The Janksters recently competed at Chezy Champs on September 24th and 25th! Chezy Champs is a premier robotics competition hosted at Bellarmine during the off-season. 41 teams came together to compete, with out-of-state teams coming from Washington, Oregon and Texas. Some of these teams were Regional and World Champions, which made the matches intense and exciting.

 

Going into this competition, the Janksters had a few goals: we wanted to be on the field in all of the matches, take advantage of all of the mechanisms on our robot, rank in the top 25, meet new teams, and most importantly, have fun! We were able to accomplish all of these and more; our team ranked 23rd, we were able to play 9 out of our 10 matches and we were able to scale and capture a tower in many of the matches we played.
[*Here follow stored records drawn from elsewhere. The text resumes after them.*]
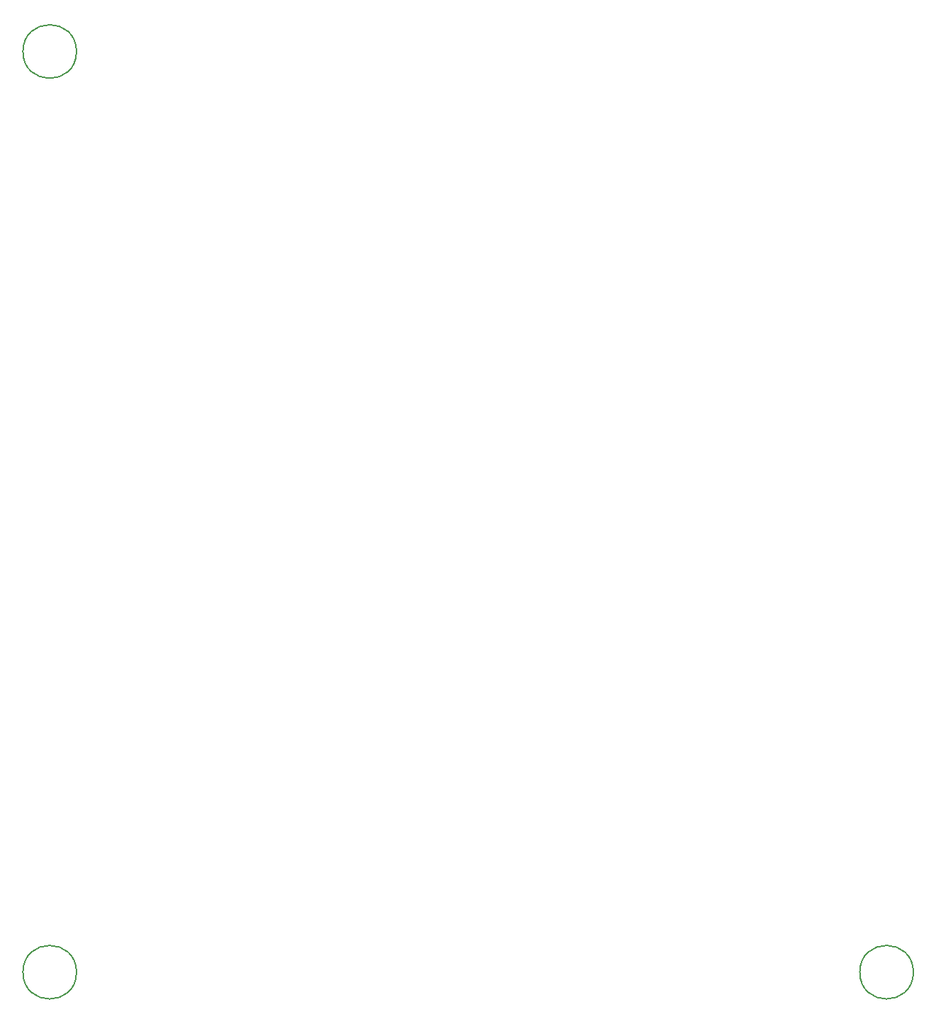
<source format=gbr>
%TF.GenerationSoftware,KiCad,Pcbnew,(6.0.11)*%
%TF.CreationDate,2023-09-12T01:08:27+09:00*%
%TF.ProjectId,Main,4d61696e-2e6b-4696-9361-645f70636258,rev?*%
%TF.SameCoordinates,Original*%
%TF.FileFunction,Other,Comment*%
%FSLAX46Y46*%
G04 Gerber Fmt 4.6, Leading zero omitted, Abs format (unit mm)*
G04 Created by KiCad (PCBNEW (6.0.11)) date 2023-09-12 01:08:27*
%MOMM*%
%LPD*%
G01*
G04 APERTURE LIST*
%ADD10C,0.150000*%
G04 APERTURE END LIST*
D10*
%TO.C,H4*%
X107140000Y-164740000D02*
G75*
G03*
X107140000Y-164740000I-3200000J0D01*
G01*
%TO.C,H3*%
X107140000Y-54740000D02*
G75*
G03*
X107140000Y-54740000I-3200000J0D01*
G01*
%TO.C,H5*%
X207140000Y-164740000D02*
G75*
G03*
X207140000Y-164740000I-3200000J0D01*
G01*
%TD*%
M02*

</source>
Additionally, we were selected to be a member of the 6th alliance and advanced to the elimination rounds in the quarterfinals. Our Drive Team and Pit Crew worked hard both on and off the field to keep our robot in its best working condition.

 

While our focus was meeting our goals for the competition, Chezy Champs was a huge learning opportunity for the rookies on the team and great experience for our veteran members. Newer Janksters were able to experience the thrill of competition and receive a first-hand look at what robotics is all about. The entire team bonded and had a lot of fun – whether it was cheering from the stands when our robot scaled or having our own little dance parties. The Janksters learned about the different ways that other teams accomplished the same tasks and gained a broader, more comprehensive insight on robotics concepts as a whole. All in all, the entire team learned about different robots, new strategies, and about each other.

 

Chezy Champs was a great experience for the the team, both educationally and competitively, and we can’t wait to compete again and show an even better performance. Thank you to everyone in the ND community, from faculty to students, who came and supported our team at Chezy Champs. We are competing again at CalGames the weekend of October 7th at Fremont High School, so make sure to come and support us. We hope to see you there!